I you aboslutly want a multiply, it would be more like GX.sb[i] = (EX->sb[i])*((eax1.sb[i]>>7)&0x1) + (GX.sb[i])*(1-((eax1.sb[i]>>7)&0x1)))
;
@ptitSeb Thank you! I've fixed my mistake. Now,I've been confused about CRC32 for several days. Like this: F2 0F 38 F1 C1 8B 8E A8 00 ..... Can you help me?
Help you with what?
This opcode use general register, so in interpretor you need to use GET_ED
macro. So you start with
nextop = F8;
GET_ED;
After that GD.dword[0]
is the "destination", and ED->dword[0]
is the source.
The crc32 opcode itself is pretty complex, with some function to write for the BIT_REFLECT32 part (according to this https://www.felixcloutier.com/x86/crc32 ), so writting a utility function to compute the result is probably needed there.

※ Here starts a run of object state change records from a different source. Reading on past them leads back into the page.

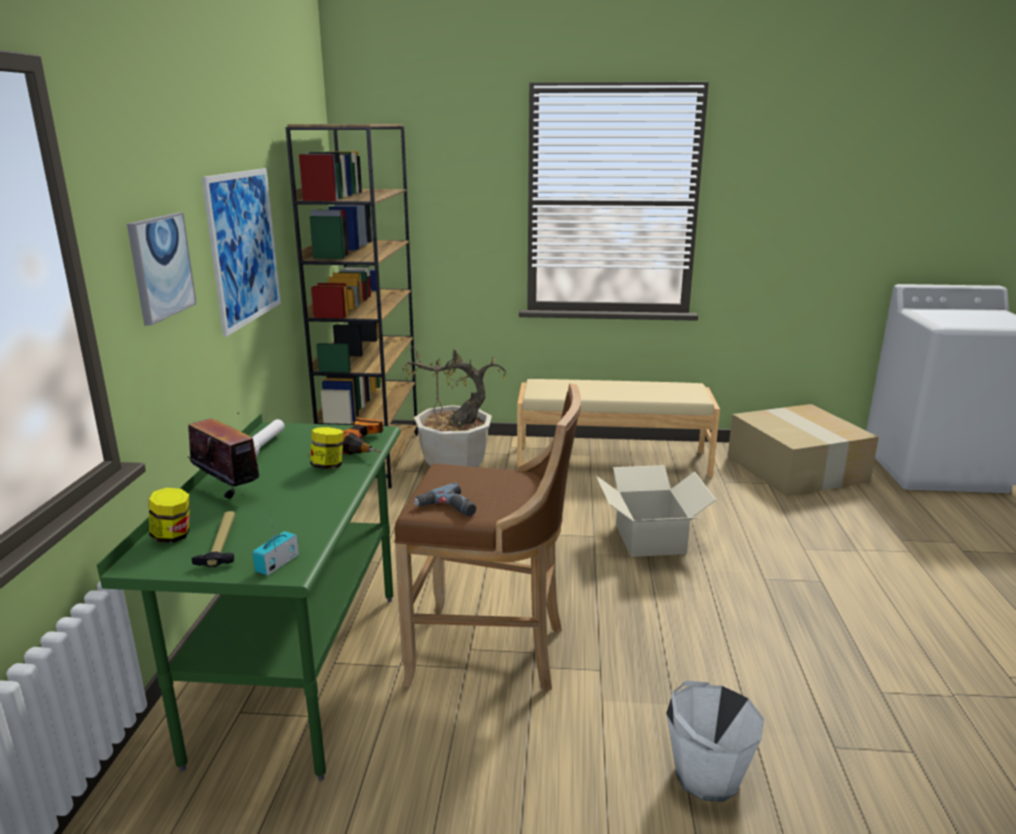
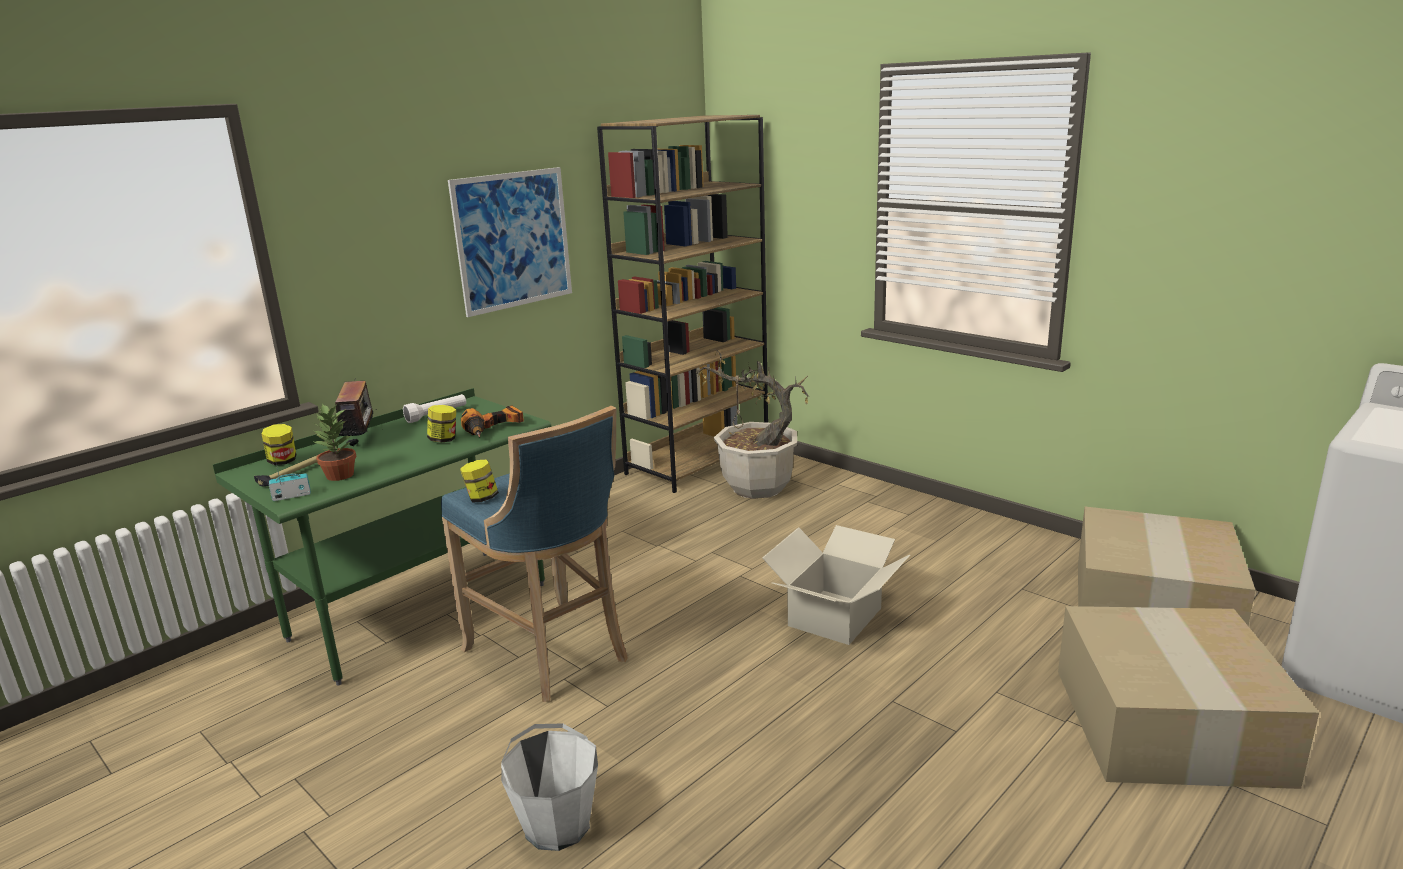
camera: 40 degrees right, 0 degrees up
(161, 266) = (375, 254): picture -> none
(288, 528) = (340, 476): none -> potted plant
(447, 509) = (481, 498): power drill -> jar
(492, 652) = (552, 654): brown stool -> blue stool
(612, 460) = (925, 526): beige bench -> none
(900, 532) = (1171, 726): none -> cardboard box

Hi,@ptitSeb Sorry, I may not have described it clearly. I am confused about how to distinguish m16 and m32 from the same opcode,like this:
F2 0F 38 F1 /r CRC32 r32, r/m16 | RM | Valid | Valid | Accumulate CRC32 on r/m16. |
---|---|---|---|---|
F2 0F 38 F1 /r CRC32 r32, r/m32 | RM | Valid | Valid | Accumulate CRC32 on r/m32. |
Another problem is that there are crc32c instructions in arm. There is a difference between the crc32c instruction and the x86 instruction, polynomial 0X11EDC6F41 and 0x1EDC6F41. What is the difference between them? Thank you!

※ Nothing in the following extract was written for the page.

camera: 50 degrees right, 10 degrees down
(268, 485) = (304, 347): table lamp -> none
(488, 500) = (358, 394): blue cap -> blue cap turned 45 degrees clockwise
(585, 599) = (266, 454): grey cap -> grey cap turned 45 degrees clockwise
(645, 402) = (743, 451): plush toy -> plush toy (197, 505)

The m16 or m32 depend on the type of segment selector actualy run from, and the prefix. We are running from 32bits segment here, so it's m32. Unless a 66 or 67 prefix is used.
The arm crc32c is not available on every processor, so a test must be done before using. Also, if it's different, it's different, donc use it.
F2 0F 38 F0 /r CRC32 r32, r/m8 | RM | Valid | Valid | Accumulate CRC32 on r/m8. |
---|
So,this order is m8 or m32?
m8 stays m8, no mater the size of the segment selector or 66/67 prefix.
Thank you!
Converting this to a discussion.
Since many programs need to use SSE4, I want to add some operations. Like this:
How do I judge the value of V0?And how to write a self constructed immediate value or other ways to assign value to V1 . Thank you!